- Regular Edition cover

Single by Cute

from the album 8 Queen of J-pop
- B-side: "Kanashiki Heaven" (Regular, Limited A); "Saikō Music" (Limited B–D);
- Released: September 5, 2012 (Japan)
- Genre: J-pop
- Label: Zetima
- Songwriter: Tsunku
- Producer: Tsunku

Cute singles chronology
| "Kimi wa Jitensha Watashi wa Densha de Kitaku" (2012) | "Aitai Aitai Aitai na" (2012) | "Kono Machi" (2013) |

Berryz Kobo×Cute singles chronology
| ""Chō Happy Song"" (2012) |  |  |

Music videos
- Aitai Aitai Aitai na on YouTube
- Aitai Aitai Aitai na (Dance Shot Ver.) on YouTube
- Aitai Aitai Aitai na (Close-up Ver.) on YouTube
- Aitai Aitai Aitai na (Live Back Shot Ver.) on YouTube
- Kanashiki Heaven (910 Live Ver.) on YouTube

Alternative cover
- Limited Edition A cover

= Aitai Aitai Aitai na =

"Aitai Aitai Aitai na" (会いたい 会いたい 会いたいな) is the 19th major single by the Japanese idol group Cute, set for release in Japan on September 5, 2012.

→ **Tasks to perform**:
a) List every music video named in the text about the Cute single.
b) Please change "herbatę" to "kawę" in the records from their start through the line containing "Это уникальное, компактное устройст". Leave everything else in those lines unchanged and return only those lines.
The records come from a different source than the text.

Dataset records

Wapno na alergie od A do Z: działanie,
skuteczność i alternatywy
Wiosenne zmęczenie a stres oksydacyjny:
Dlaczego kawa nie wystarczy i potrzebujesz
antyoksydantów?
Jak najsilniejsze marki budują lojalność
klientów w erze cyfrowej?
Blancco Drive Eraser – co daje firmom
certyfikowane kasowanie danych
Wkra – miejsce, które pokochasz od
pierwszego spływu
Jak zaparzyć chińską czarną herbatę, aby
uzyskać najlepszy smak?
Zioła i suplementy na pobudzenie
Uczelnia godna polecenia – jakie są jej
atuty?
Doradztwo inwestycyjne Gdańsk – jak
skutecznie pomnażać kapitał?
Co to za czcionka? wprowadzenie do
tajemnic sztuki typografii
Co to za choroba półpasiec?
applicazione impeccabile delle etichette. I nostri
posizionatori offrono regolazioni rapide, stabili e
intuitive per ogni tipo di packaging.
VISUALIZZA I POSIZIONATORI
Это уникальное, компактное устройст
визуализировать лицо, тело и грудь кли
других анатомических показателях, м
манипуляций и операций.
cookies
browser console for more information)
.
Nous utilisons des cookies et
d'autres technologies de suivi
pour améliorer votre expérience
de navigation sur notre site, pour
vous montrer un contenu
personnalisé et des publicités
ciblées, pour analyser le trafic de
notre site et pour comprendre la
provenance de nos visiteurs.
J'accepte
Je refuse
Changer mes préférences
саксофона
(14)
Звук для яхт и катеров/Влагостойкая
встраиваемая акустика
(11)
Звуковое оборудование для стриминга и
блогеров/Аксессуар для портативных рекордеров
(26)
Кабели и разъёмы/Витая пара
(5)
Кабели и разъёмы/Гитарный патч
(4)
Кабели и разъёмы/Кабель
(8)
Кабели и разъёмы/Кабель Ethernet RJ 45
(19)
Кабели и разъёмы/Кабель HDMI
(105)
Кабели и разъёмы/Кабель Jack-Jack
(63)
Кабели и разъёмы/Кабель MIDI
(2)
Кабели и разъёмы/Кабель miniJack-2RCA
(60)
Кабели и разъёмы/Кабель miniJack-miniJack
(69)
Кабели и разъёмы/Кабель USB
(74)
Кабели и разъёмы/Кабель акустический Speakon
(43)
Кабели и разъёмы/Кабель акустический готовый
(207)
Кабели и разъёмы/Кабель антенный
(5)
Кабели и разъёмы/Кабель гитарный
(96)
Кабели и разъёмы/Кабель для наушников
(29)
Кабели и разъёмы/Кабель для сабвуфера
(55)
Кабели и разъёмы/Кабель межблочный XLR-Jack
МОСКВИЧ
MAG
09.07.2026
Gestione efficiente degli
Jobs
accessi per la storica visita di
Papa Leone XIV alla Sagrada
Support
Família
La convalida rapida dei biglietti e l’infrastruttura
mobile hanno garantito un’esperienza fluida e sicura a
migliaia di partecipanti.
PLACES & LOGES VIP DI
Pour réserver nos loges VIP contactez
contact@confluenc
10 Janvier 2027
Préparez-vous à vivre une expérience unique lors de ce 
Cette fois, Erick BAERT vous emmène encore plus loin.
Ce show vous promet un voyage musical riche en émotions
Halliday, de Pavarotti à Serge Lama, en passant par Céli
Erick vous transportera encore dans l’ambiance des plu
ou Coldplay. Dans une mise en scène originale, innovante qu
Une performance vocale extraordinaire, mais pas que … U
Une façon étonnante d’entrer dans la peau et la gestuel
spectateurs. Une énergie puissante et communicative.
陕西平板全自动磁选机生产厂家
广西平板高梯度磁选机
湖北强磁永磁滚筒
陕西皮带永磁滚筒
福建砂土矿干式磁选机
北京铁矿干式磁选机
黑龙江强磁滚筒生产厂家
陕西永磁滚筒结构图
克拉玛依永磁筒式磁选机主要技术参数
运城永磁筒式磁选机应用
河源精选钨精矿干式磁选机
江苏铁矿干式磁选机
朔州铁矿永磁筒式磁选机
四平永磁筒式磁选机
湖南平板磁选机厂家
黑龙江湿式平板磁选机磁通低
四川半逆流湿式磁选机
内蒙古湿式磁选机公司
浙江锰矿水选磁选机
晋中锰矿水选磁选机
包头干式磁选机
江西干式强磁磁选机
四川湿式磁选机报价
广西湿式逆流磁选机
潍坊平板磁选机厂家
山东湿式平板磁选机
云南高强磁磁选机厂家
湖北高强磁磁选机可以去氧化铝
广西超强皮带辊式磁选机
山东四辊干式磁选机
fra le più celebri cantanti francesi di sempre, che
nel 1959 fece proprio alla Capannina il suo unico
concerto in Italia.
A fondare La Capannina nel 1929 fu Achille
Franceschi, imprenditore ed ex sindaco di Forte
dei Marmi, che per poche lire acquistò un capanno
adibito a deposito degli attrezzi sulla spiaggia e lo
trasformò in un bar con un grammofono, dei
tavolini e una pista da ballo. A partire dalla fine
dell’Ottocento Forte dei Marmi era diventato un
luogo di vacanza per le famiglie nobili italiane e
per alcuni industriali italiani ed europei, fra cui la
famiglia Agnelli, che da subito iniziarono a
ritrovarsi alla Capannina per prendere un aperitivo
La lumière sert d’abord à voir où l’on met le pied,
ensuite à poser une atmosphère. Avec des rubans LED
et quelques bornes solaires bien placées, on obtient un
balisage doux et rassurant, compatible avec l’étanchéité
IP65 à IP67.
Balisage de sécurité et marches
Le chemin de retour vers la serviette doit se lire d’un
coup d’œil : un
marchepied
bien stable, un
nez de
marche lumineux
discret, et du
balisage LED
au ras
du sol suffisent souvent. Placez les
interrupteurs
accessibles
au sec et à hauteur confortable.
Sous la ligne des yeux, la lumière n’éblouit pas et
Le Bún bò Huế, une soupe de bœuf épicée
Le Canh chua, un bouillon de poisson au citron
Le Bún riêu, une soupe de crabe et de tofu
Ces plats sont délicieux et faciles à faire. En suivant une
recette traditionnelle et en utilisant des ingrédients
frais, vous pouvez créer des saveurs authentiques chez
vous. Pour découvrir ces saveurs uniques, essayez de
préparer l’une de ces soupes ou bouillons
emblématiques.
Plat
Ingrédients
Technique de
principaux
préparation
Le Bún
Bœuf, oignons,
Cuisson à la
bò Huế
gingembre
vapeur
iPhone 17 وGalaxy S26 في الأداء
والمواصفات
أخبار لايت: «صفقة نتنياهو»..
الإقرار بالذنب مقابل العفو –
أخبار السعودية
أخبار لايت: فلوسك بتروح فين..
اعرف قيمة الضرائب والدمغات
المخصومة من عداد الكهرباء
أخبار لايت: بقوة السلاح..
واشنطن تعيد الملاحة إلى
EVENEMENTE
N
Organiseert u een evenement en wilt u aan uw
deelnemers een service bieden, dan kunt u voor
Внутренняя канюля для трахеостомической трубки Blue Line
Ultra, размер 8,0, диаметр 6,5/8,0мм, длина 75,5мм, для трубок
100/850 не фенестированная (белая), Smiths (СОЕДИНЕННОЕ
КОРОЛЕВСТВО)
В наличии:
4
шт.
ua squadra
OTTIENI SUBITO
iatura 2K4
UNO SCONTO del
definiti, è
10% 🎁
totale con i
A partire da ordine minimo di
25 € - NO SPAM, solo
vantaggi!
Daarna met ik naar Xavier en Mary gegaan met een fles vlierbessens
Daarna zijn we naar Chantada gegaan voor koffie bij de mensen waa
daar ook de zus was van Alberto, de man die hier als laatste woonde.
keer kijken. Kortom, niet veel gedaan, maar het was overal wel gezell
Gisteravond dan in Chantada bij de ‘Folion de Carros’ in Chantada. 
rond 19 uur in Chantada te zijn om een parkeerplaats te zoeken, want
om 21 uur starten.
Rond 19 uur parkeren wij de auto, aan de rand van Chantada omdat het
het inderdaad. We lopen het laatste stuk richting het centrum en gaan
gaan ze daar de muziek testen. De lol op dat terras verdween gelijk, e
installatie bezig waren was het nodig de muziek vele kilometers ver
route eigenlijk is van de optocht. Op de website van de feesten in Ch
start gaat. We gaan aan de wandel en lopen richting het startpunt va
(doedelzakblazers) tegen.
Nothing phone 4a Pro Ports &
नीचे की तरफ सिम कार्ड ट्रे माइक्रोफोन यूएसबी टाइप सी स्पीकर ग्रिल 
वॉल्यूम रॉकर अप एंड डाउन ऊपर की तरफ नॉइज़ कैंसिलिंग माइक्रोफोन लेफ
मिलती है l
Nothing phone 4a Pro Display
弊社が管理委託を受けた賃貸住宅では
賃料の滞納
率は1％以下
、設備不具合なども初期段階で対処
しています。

→ **Results**:
a)
- Aitai Aitai Aitai na
- Aitai Aitai Aitai na (Dance Shot Ver.)
- Aitai Aitai Aitai na (Close-up Ver.)
- Aitai Aitai Aitai na (Live Back Shot Ver.)
- Kanashiki Heaven (910 Live Ver.)

b)
Wapno na alergie od A do Z: działanie,
skuteczność i alternatywy
Wiosenne zmęczenie a stres oksydacyjny:
Dlaczego kawa nie wystarczy i potrzebujesz
antyoksydantów?
Jak najsilniejsze marki budują lojalność
klientów w erze cyfrowej?
Blancco Drive Eraser – co daje firmom
certyfikowane kasowanie danych
Wkra – miejsce, które pokochasz od
pierwszego spływu
Jak zaparzyć chińską czarną kawę, aby
uzyskać najlepszy smak?
Zioła i suplementy na pobudzenie
Uczelnia godna polecenia – jakie są jej
atuty?
Doradztwo inwestycyjne Gdańsk – jak
skutecznie pomnażać kapitał?
Co to za czcionka? wprowadzenie do
tajemnic sztuki typografii
Co to za choroba półpasiec?
applicazione impeccabile delle etichette. I nostri
posizionatori offrono regolazioni rapide, stabili e
intuitive per ogni tipo di packaging.
VISUALIZZA I POSIZIONATORI
Это уникальное, компактное устройст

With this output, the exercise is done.